By Louise Wylie
Alcohol Awareness Week begins in the south west of Edinburgh as part of Police Scotland’s strategy to reduce youth alcohol abuse.
Starting today, the Community Alcohol Partnership (CAP) in the area will attempt to highlight the dangers of underage drinking and problematic drinking behaviour.
Community Alcohol Partnerships are collaborative efforts between emergency forces, schools and local retailers.
A statement from local police read: “Community Alcohol Partnerships bring together local retailers & licensees, trading standards, police, health services, education providers and other local stakeholders to tackle the problem of underage drinking and associated anti-social behaviour.”
The CAP model is shown to be more effective that traditional enforcement methods as it recognises that retailers and licensees are a part of the solution.
CAP schemes are operated in a clearly define local area, which draws in local partners and stakeholders to develop and implement a tailored solution at a grassroots level.
The South West CAP was launched on August 30th and has received support from over 90 local organisations.
During the Alcohol Awareness Week (Nov, 19 – 26), officers will conduct visits to schools, man stalls at retailers and undertake compliance checks to ensure shops are not selling alcohol to minors.

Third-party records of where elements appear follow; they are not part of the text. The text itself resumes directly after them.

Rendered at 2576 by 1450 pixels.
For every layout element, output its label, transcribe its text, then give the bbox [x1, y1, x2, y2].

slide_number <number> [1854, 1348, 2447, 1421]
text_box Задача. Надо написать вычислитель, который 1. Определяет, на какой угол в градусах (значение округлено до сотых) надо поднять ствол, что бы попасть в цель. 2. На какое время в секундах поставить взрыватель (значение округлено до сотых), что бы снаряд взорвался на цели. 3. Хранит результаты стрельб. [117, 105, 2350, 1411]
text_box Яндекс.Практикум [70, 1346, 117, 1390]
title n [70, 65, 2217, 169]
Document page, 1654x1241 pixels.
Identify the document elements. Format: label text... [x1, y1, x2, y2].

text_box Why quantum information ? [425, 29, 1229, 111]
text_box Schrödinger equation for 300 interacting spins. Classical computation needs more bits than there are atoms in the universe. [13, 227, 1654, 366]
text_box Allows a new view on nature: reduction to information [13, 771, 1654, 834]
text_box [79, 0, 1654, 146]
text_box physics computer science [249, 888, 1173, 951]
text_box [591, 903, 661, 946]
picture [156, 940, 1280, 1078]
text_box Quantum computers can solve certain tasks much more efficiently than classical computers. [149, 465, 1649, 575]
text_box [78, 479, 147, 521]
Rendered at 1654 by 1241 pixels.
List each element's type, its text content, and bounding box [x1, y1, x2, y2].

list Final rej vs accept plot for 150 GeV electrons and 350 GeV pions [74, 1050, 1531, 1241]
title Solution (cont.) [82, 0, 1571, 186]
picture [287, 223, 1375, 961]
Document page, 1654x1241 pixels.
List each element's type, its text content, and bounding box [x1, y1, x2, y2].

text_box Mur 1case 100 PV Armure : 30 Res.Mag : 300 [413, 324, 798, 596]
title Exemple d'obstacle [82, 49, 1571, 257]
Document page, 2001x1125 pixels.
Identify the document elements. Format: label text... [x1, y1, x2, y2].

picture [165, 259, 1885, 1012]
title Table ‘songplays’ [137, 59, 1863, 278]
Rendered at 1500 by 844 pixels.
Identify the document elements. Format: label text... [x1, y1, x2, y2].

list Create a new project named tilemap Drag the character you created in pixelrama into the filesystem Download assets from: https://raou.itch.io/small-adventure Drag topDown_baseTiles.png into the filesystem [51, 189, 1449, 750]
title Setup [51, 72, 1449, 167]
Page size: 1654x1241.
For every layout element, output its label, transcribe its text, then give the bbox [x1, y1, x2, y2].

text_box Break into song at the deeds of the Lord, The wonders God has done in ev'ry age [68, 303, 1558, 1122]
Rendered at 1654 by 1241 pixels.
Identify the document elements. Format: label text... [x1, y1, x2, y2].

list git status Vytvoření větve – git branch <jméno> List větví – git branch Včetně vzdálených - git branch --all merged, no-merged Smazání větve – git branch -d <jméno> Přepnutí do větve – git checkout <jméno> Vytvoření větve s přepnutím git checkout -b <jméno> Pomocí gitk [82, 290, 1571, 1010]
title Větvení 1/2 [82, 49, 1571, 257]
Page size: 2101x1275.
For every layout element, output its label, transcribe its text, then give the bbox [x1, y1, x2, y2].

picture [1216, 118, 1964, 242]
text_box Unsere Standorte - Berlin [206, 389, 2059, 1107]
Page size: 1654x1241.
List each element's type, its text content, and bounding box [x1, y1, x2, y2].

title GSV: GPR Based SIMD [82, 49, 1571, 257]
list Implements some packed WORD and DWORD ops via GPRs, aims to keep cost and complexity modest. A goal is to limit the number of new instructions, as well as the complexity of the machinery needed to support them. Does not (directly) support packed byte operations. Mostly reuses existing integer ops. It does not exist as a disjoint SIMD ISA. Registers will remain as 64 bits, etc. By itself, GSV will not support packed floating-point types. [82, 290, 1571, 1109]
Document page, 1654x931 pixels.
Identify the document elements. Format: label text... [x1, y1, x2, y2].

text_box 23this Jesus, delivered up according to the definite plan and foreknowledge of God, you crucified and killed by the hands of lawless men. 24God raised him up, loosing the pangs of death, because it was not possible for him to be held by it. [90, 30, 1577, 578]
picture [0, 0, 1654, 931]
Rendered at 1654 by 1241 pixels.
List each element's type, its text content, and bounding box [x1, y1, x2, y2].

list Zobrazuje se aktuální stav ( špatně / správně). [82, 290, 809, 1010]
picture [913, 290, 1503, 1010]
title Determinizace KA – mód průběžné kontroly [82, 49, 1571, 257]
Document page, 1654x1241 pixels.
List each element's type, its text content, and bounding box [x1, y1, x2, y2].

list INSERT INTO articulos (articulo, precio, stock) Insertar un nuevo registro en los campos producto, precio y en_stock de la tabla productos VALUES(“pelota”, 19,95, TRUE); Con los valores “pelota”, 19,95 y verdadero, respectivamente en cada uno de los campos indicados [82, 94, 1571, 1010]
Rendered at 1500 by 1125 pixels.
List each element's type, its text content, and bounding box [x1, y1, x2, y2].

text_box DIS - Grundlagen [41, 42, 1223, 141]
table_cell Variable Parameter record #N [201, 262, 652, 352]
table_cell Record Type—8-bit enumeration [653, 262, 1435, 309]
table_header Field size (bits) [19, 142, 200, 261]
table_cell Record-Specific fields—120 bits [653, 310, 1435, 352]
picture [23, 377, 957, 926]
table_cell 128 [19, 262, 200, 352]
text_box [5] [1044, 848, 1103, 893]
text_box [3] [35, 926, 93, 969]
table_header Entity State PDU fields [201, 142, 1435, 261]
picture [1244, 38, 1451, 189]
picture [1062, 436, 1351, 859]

In addition, they will hand out awareness packs and paint stencils which warn members of the public not to buy drink for under 18s.
The main area of concern for police is the proliferation of energy drink/alcohol hybrids such as Dragon Soop, which has been linked to anti-social behaviour.
In response to police campaigning, all major retailers in the South West region have removed Dragon Soop from shelves.
Work has now begun on educating staff at independent shops, which often do not have the resources to fund this training.
Community Alcohol Partnerships were launched in 2007, and there are now over 165 in Britain.
They are funded by the alcohol industry as part of their social responsibility.
Areas with a Community Alcohol Partnership have seen on average a 40% reduction in youth alcohol-related anti-social behaviour.
There are plans to introduce another 150 CAPs nationwide by 2021.
Denis Dixon, a local councillor for the Sighthill/Gorgie ward, said: “This is a tried and tested strategy and there is assurance that everything’s moving in the right direction. So, watch this space. Hopefully we’ll see results come through in the future.”